L'Italia, come la Grecia, cerca di uscirne con un governo di tecnocrati competenti.
«Scelta comprensibile ma pericolosa. In America abbiamo avuto la stessa tentazione: davanti all'enorme debito pubblico che il Congresso non è stato capace di ridimensionare, molti hanno invocato l'intervento di una commissione di tecnocrati. Ma qui si tratta di riscrivere il contratto sociale. Per quanto doloroso, questo non può che essere un compito della politica. Delegarlo a un'élite tecnocratica è rischioso».

Senza sviluppo come sostieni il welfare? Lei di recente ha affrontato il tema, assai delicato, dell'elevato costo delle cure per i malati terminali. Pensa che quelle che fino a ieri chiamavamo le «società del benessere» taglieranno anche qui?
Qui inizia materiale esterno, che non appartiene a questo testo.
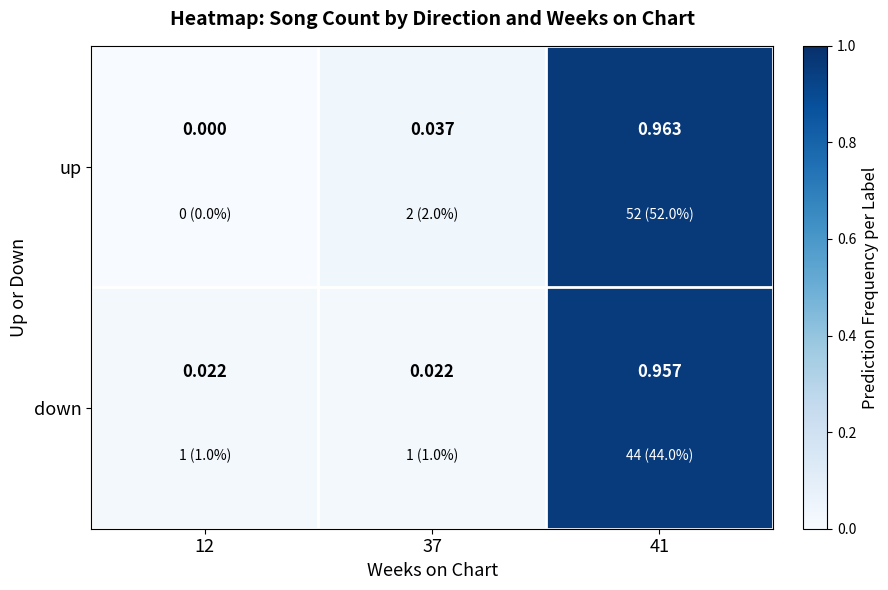

Is the value of up at 41 greater than the value of down at 37?

Yes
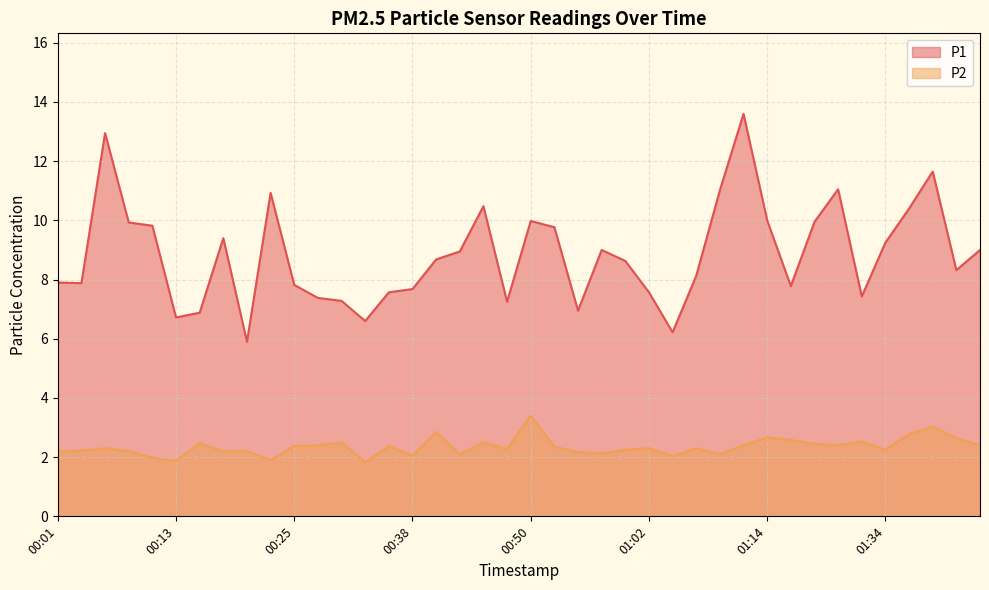

Which category has the highest value across all series?

01:12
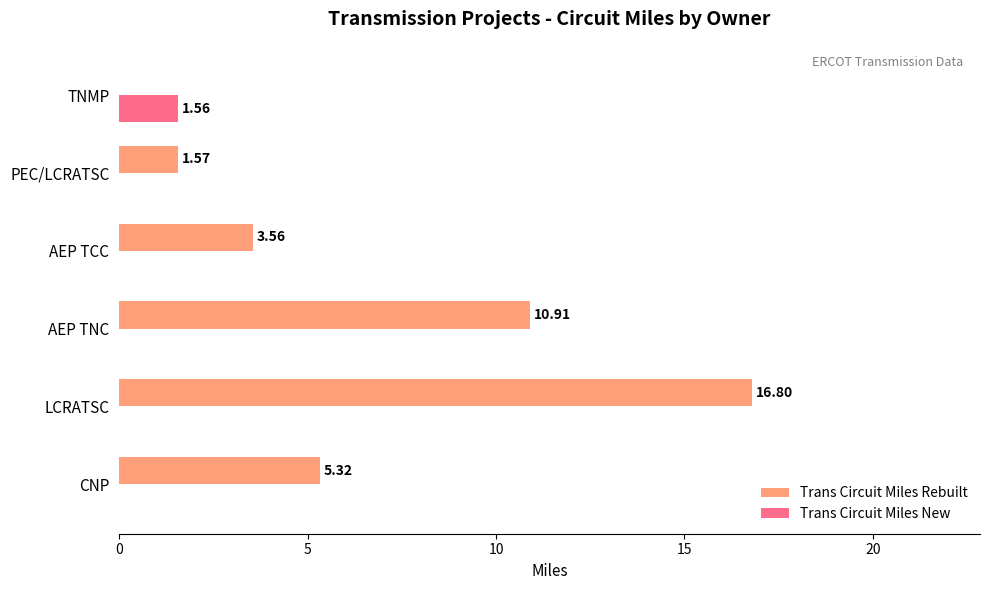

Between AEP TNC and PEC/LCRATSC, which series saw the biggest shift?

Trans Circuit Miles Rebuilt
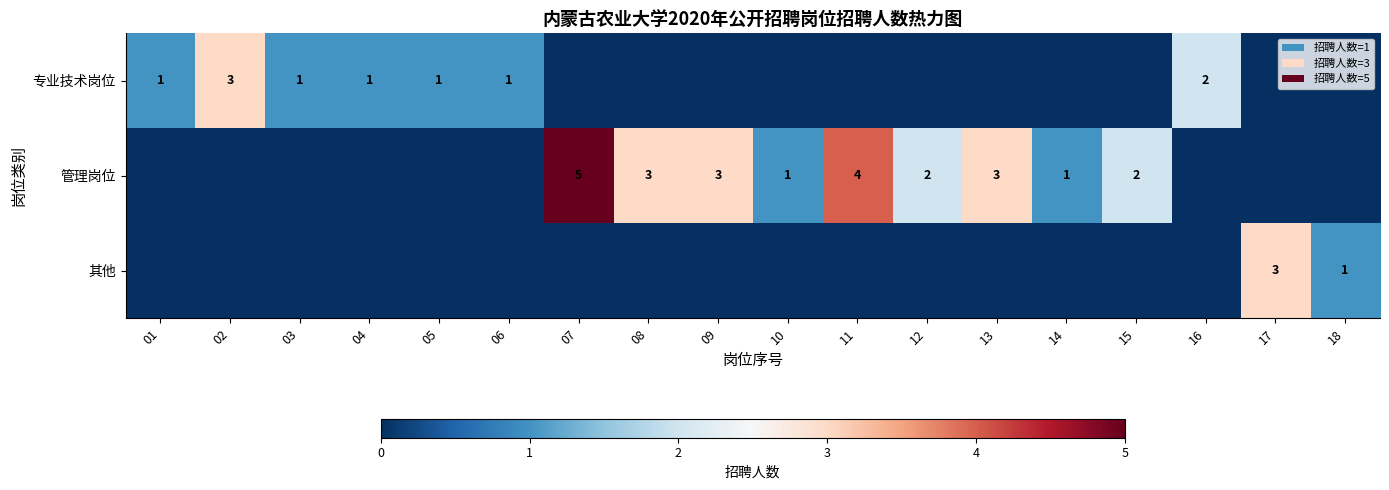

Which series changed the most between 05 and 17?

其他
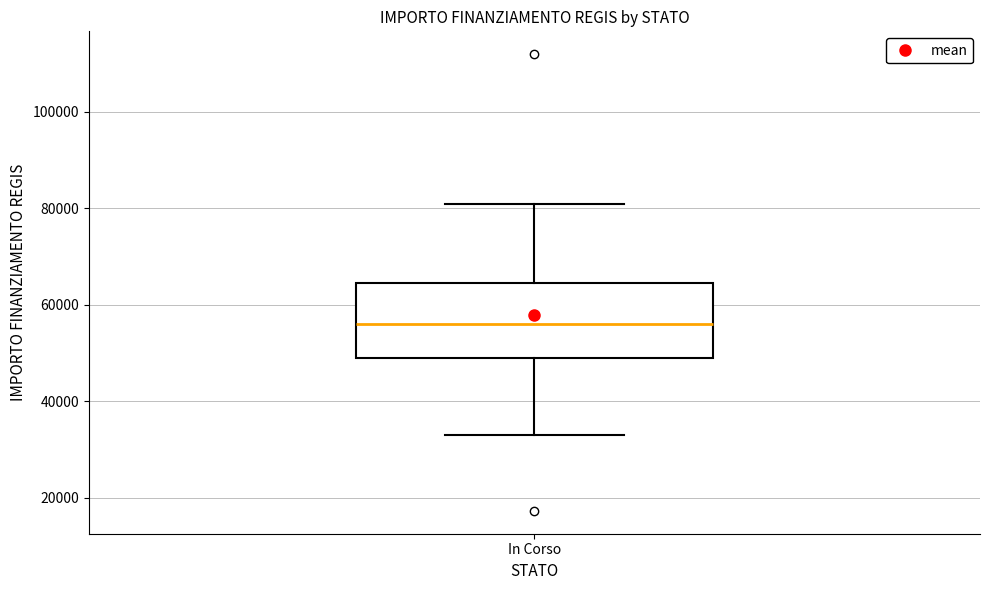

Read this box plot against the y-axis: the position of the median line, the range covered by the box, and the ends of both whiskers. The values are not printed on the chart, so give them approximately, as read against the axis.

median 56000, box 50000 to 64000, whiskers 32000 to 80000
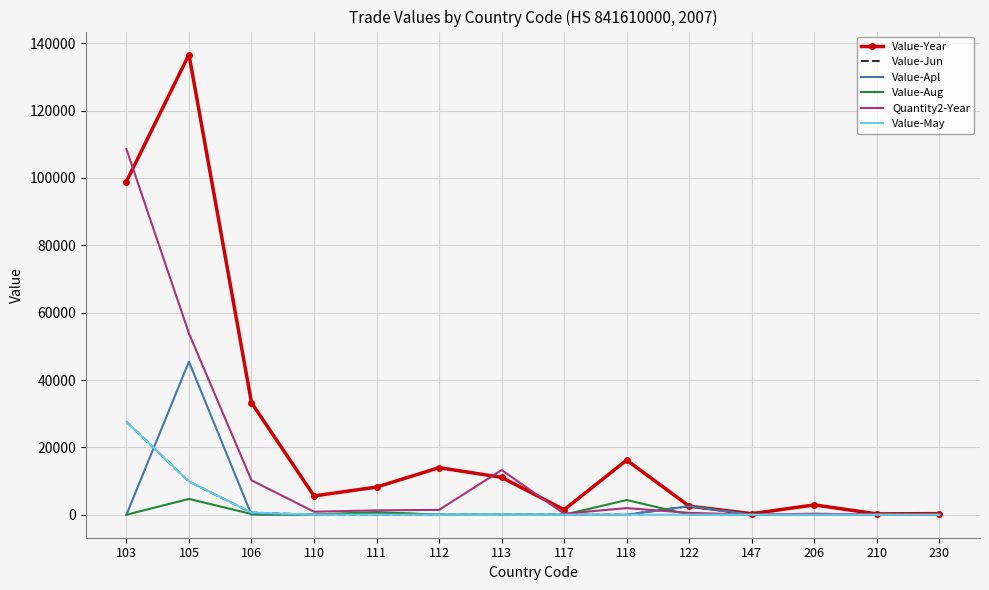

Which series has the largest total across all categories?

Value-Year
«Ci eravamo illusi di poter sconfiggere il cancro, ma queste malattie si sono rivelate più complesse del previsto. Più che guarigioni, otteniamo un prolungamento dell'esistenza, grazie a cure assidue. I dati su quello che si spende negli ultimi sei mesi di vita di questi pazienti sono spaventosi. Ci sono interi Paesi che rischiano la bancarotta per questo. Gli Usa sono uno dei candidati. Da noi l'anziano a reddito medio durante la sua vita lavorativa versa 145 mila dollari per il Medicare e ottiene cure e servizi per 435 mila dollari. La differenza la pagheranno figli e nipoti.

È insostenibile. Credo che dovremo riflettere e cambiare i nostri convincimenti morali sul momento estremo della vita: darci nuove regole etiche basate non solo sulla massimizzazione dei giorni di vita biologica. Conta anche la qualità della vita, il modo in cui la si lascia. Quando ho scritto l'editoriale al quale lei fa riferimento, ho avuto moltissime lettere, anche da malati terminali e dai loro congiunti. E quelli che volevano prolungare a tutti i costi la vita, anche di pochi giorni, erano quasi sempre i parenti, non i pazienti».